We see that both college grads and those making over $100K report higher satisfaction*. This is where the cross-tab lets us down, though. It’s reasonable to assume that most (not all, but most) making over $100K are also college grads. If we were building a model on this, we’d test the relationship and either only keep one or use an interaction term, i.e. measure satisfaction for each combination of education and income. Political party shows clear separation between Independents and Democrats, but everything else has overlap.
*This of course assumes that we have a representative sample. Their methodology seems sound - random calls spread across the country - but you should always check how people were polled. If they opted in to an online poll on a partisan website, you can bet the results will be skewed.
Eyeballing stuff is fun, but we can be a bit more rigorous and run a chi-squared test in each group.
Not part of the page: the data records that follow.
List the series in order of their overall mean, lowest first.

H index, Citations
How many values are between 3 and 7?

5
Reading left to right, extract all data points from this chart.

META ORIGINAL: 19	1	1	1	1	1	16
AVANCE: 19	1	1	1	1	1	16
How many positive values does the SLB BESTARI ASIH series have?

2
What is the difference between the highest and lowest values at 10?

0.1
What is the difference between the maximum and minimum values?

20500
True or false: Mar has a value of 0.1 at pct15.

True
If the p-value is less than 0.05, we’ll say the differences are likely real - though we should incorporate our own knowledge of how the data was generated and not just check the box and call it good.
There may be other lurking variables as well. For instance, age may be more important that ethnicity, but if the survey contained a higher proportion of whites in the 35-55 group, then that would skew their results, even though they’d be dead even if we adjusted for age. The news report also mentioned religious attendance, that’s not in the crosstab but would certainly add flavor to a full-blown analysis.
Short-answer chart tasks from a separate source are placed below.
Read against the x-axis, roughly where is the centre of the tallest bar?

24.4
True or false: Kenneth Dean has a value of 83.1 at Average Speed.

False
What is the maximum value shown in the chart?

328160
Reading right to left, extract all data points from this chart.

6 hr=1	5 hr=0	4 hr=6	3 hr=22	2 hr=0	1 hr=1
*Ryan Burge delves into relgious/demographic/political data quite regularly, his blog is well worth the follow. to
Reporting this way is certainly better than a plain old cross tab, and the error bars should keep us somewhat in line. And there are situations where we have to take this route either because of time constraints or because this is the only data we have. Ideally, we’d set up a regression model that would let us know how much each demographic contributes.
*Note to aspiring data analysts: someday, you’ll get an emergency request for data, likely a crosstab. Providing even basic linear regression, t-tests, etc. can help avoid some of the sample size issues we’re trying to stay away from.
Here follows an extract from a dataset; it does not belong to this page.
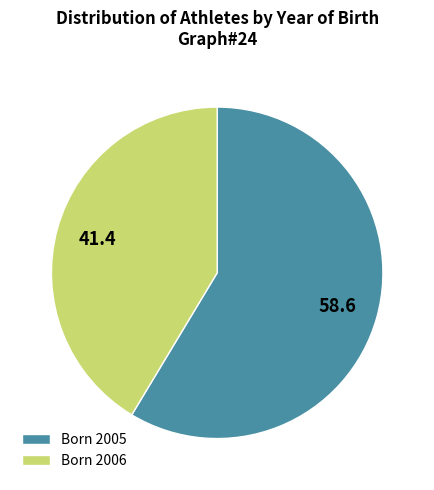

Approximately how many times larger is the value at Born 2005 compared to Born 2006?

1.4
But at a fundemental level, knowing the questions to ask will help keep you from being led astray by bad studies. I used R for this, but there’s nothing here that couldn’t be done in Excel or Google Sheets. I’m not saying you need to crunch the numbers yourself each time you see a study, but slowing down and thinking it through will benefit you in the long run.